> Task 1: Rewrite the lines of the listing starting at the one containing "61: (893, 191)" and ending at the one containing "92: (715, 1388)", swapping every "(177, 407)" for "(180, 410)" and leaving everything else as it is.

:: Document

And from April '27 to March '28, it will be approximately INR200 crores to INR250 crores. This is what we aspire to achieve.
Okay, so we can say these are the tentative targets as well? This is my personal target.
Okay, sir. Thank you much. So, this was actually about the sustainability.
That's what I'm saying, sir, that financially, if you say, sustainability is no doubt, there is beyond doubt that we will sustain these figures and not only sustain, we'll grow. I'm expecting more PAT in next financial years.
Okay. And, sir, so, what were the key drivers? That was my other part of the question, beyond this strong performance in the previous... [Ravinder]… Yes, I'm here to answer that. Actually, the growth has been sustainable, but due to the first quarter, which affected sales, but the margins are more because of -- one point is, because we add on our mobile assembly line, because of that, a certain level of margin has increased -- and there is a change, which you are able to see it. It is just because of this one. The other income, which has been added to the, our revenue. That's why, there is a sustainable, there is a more increase in the PAT because of that.
Okay. So, these are the couple of main drivers, as you mentioned. Your voice is not audible, sir. Hello? Am I audible now? Yes.
Yes. Thank you. So, see, management has actually indicated the positive momentum entering FY27, as you just mentioned now. So, sir, I want to ask that, what will be the growth revenue and margin priorities for the coming year?
For the coming year, the margin for this one, the cooler assembly and the other manufacturing would be -- but we would be increasing our margins on mobile assembly.
Kunal sir, it's too early to predict what will be the margins right now, because we are in a transitional phase from moving over from one facility to another, a bigger facility. So, I can't exactly -- we can't say what would be the exact profit margins, but I'm sure, and this, I can assure you that it will be on a positive side of the existing.
Okay, sir. So, can you could share any tentative numbers by chance, if possible?
Sir, I told you, I have to do INR100 crores this year. Yes. Okay.
All other ratios and margins will grow in that proportion; they should not decrease.
And sir, regarding your business verticals, which of those are expected to contribute the highest to the revenue over the upcoming two to three years?
I'll let you know that among our four verticals of cooler assembly, telephone assembly, compounding, and tool room. The two major verticals, which still I'm not able to harness their potential fully, is the polymer compounding segment and this tool room segment, right?
However, my other vertical, mobile phone assembly, which is purely job work, used to cater to a very small amount if you look at my last three years. But this year, the sales which were INR50 lakh a month have increased to INR1 crore; it has almost doubled. We have committed to our customers that we will give 4x bigger space.
Samsung is currently assembling more than 10 lakh phones. Currently, my contribution there is not even 10%. My customer has told me that if I provide more space, they will increase the business. If this INR1 crores sale becomes INR1.50 crores or INR2 crores, the margins will already double in that segment. If you ask which segment will contribute most to margins among the four verticals, I would say the mobile phone assembly segment.

::::

> Task 2: Carry on the earnings call transcript from its last line.

:: Record list

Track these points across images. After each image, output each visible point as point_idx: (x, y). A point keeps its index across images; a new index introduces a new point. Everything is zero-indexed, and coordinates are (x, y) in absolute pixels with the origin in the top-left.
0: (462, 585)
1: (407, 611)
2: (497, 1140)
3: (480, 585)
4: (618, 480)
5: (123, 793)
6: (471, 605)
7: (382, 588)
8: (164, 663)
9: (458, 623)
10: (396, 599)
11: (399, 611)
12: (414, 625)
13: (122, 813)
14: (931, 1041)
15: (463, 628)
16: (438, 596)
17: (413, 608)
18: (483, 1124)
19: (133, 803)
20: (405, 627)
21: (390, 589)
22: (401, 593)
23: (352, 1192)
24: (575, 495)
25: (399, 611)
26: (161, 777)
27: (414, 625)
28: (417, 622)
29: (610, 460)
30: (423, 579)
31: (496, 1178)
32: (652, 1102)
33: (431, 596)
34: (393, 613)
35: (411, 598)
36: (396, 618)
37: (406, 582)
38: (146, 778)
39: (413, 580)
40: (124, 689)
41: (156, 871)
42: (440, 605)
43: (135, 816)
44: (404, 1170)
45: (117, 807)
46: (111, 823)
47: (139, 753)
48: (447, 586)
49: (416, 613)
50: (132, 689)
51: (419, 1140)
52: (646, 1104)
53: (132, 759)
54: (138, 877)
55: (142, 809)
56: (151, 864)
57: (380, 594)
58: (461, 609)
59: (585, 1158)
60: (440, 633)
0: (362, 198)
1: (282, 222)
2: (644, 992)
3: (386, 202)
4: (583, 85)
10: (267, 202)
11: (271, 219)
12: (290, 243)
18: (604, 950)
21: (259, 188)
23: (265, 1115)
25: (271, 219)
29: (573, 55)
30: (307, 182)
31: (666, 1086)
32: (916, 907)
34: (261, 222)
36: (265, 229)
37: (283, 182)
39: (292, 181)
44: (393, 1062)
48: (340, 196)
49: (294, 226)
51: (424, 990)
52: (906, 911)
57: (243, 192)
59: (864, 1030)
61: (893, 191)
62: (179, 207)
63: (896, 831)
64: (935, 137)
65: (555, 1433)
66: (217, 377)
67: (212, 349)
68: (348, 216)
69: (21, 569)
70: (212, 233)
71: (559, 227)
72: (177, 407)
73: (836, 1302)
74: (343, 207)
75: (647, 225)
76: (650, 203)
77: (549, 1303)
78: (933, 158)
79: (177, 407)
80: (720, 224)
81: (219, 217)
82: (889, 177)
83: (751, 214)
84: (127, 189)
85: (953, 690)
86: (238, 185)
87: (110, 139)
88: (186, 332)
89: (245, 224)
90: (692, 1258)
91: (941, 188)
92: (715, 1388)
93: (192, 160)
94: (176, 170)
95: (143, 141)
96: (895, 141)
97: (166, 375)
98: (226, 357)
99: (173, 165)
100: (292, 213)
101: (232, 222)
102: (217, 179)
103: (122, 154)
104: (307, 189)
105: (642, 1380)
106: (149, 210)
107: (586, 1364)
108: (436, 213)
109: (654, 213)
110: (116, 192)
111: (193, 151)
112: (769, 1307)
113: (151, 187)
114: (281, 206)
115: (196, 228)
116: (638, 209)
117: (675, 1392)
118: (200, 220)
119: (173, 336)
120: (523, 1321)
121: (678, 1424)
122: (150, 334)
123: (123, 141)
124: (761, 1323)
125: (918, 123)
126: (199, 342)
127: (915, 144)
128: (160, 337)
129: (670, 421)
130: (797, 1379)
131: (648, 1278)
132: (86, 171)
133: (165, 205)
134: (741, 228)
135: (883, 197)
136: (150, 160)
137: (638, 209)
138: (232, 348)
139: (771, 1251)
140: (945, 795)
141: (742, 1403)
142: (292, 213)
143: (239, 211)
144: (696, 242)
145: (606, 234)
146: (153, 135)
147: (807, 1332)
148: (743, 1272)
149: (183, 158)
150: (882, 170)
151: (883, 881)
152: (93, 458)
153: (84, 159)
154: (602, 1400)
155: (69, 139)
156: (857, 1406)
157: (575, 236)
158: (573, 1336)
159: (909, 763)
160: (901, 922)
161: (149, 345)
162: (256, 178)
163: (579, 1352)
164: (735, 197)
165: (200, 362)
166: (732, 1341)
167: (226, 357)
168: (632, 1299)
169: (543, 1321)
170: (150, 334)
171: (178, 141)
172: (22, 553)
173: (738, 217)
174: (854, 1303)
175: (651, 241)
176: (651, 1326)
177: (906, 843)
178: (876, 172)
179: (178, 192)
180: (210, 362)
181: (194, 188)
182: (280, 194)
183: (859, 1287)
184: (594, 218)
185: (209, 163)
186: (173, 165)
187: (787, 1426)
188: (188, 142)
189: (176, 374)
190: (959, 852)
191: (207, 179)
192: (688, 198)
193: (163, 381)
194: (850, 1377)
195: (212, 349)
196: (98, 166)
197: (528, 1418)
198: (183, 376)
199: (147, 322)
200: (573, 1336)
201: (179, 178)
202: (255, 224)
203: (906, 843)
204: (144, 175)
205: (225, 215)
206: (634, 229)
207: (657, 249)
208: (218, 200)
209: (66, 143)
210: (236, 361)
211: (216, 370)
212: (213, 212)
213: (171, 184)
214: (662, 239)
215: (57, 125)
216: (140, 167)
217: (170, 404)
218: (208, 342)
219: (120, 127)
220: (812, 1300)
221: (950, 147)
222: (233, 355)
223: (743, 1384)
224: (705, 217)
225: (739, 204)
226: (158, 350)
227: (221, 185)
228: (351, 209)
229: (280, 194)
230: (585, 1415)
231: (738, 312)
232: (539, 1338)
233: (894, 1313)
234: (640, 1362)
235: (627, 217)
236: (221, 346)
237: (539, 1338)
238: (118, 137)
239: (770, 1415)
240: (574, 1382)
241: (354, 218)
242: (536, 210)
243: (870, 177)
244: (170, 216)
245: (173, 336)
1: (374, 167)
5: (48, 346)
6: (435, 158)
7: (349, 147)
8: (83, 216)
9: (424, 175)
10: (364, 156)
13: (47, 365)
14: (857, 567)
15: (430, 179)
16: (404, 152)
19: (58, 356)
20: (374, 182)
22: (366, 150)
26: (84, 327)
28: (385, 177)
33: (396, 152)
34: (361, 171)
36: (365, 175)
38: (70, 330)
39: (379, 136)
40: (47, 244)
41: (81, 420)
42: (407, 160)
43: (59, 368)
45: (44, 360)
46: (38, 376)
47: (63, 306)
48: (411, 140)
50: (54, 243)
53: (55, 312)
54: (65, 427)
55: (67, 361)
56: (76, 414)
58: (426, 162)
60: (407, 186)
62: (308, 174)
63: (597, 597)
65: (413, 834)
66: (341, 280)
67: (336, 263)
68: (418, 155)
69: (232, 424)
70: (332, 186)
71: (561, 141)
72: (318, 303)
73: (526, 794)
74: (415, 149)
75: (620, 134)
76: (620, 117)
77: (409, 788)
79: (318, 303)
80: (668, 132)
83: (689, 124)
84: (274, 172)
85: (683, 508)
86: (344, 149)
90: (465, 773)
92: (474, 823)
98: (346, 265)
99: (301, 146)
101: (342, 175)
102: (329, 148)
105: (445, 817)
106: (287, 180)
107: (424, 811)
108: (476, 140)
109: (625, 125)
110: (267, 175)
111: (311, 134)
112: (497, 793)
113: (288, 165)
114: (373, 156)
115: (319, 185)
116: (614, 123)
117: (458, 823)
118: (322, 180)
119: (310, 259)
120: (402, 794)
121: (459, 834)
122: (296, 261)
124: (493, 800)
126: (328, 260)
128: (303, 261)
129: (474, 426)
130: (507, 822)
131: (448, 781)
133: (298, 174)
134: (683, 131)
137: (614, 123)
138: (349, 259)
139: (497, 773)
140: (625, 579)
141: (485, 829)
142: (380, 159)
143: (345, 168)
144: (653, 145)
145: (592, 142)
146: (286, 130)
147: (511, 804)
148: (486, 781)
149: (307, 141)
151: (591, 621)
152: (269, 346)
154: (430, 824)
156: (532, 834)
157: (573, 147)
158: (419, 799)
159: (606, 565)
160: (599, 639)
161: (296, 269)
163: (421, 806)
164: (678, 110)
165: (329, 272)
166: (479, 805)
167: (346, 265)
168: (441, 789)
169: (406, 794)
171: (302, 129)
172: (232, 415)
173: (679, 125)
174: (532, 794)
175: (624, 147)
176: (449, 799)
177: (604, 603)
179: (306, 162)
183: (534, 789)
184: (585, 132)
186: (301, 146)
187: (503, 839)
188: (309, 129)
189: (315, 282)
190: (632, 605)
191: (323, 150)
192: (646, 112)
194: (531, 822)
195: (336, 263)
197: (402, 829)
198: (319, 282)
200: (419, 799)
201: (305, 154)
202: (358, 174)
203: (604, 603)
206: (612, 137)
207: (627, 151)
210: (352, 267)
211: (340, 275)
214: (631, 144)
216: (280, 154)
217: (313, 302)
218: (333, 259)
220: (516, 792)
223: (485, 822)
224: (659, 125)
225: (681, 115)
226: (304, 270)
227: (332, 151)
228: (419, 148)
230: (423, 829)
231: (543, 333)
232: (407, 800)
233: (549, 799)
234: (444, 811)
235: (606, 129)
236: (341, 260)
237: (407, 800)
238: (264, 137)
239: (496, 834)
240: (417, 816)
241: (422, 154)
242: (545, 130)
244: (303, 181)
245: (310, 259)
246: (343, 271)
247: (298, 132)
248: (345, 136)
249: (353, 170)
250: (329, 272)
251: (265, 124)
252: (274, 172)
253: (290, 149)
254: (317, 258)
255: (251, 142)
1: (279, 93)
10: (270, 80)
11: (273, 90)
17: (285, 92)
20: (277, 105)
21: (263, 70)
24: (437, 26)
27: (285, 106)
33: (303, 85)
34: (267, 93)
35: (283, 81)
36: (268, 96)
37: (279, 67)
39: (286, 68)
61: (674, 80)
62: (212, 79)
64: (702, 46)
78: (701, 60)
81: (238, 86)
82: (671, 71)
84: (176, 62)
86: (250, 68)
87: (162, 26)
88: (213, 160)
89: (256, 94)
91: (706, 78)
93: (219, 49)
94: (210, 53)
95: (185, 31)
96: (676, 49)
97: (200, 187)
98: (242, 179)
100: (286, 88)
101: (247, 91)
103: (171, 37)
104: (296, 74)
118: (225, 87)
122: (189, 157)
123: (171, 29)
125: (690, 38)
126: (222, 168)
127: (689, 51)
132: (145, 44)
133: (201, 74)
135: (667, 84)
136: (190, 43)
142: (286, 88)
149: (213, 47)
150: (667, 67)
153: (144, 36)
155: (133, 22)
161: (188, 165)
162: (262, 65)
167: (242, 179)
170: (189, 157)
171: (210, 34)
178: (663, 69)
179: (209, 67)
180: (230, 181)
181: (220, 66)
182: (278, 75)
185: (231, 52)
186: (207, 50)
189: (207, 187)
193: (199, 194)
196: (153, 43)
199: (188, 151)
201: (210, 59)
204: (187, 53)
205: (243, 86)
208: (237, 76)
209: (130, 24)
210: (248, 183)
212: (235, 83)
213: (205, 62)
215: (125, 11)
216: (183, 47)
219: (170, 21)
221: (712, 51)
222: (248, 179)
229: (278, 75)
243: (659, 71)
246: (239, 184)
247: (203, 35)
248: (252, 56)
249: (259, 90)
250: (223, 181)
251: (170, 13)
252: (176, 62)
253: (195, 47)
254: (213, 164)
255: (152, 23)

::::

> Final result 1:
61: (893, 191)
62: (179, 207)
63: (896, 831)
64: (935, 137)
65: (555, 1433)
66: (217, 377)
67: (212, 349)
68: (348, 216)
69: (21, 569)
70: (212, 233)
71: (559, 227)
72: (180, 410)
73: (836, 1302)
74: (343, 207)
75: (647, 225)
76: (650, 203)
77: (549, 1303)
78: (933, 158)
79: (180, 410)
80: (720, 224)
81: (219, 217)
82: (889, 177)
83: (751, 214)
84: (127, 189)
85: (953, 690)
86: (238, 185)
87: (110, 139)
88: (186, 332)
89: (245, 224)
90: (692, 1258)
91: (941, 188)
92: (715, 1388)

> Final result 2:
Okay, so mobile phones will be the top-most correct sir?
Margin-wise, not sales-wise. Margin-wise, not sales-wise.
Okay, sir. And regarding future growth, how much is expected from existing customers versus new customer acquisitions?
Whenever a new customer comes to me, Kunal sir, they say, Shashi, it's fine that you will manufacture, but where will you keep it? Where will the inventory management and storage be?
If I give you business, you won't be able to handle it because we are utilizing 100% of our capacity. When we move to the new facility, we will have both capacity and space. I already have customers visiting the site, discussing the layout plan. These things are already in the pipeline. If I don't add new customers, how much can existing customers grow my business?
Okay. Regarding the new Ecotech 10 manufacturing facility, what is the current status and when will commercial production start… We are not planning the Ecotech 10 facility right now because we shifted that fund to the new, larger plot. Think about it -- a 2,000-meter plot was allotted, and I would have to construct there and then shift again. Isn't it better to go to the 10,000-meter one, which is five times larger? Why spend money here, shift machines, and then move again in 2 years? There was no feasibility. So we decided to hold that and focus on building this one. This is much bigger and the opportunities are greater.
So obviously, commercial production to be out of correct?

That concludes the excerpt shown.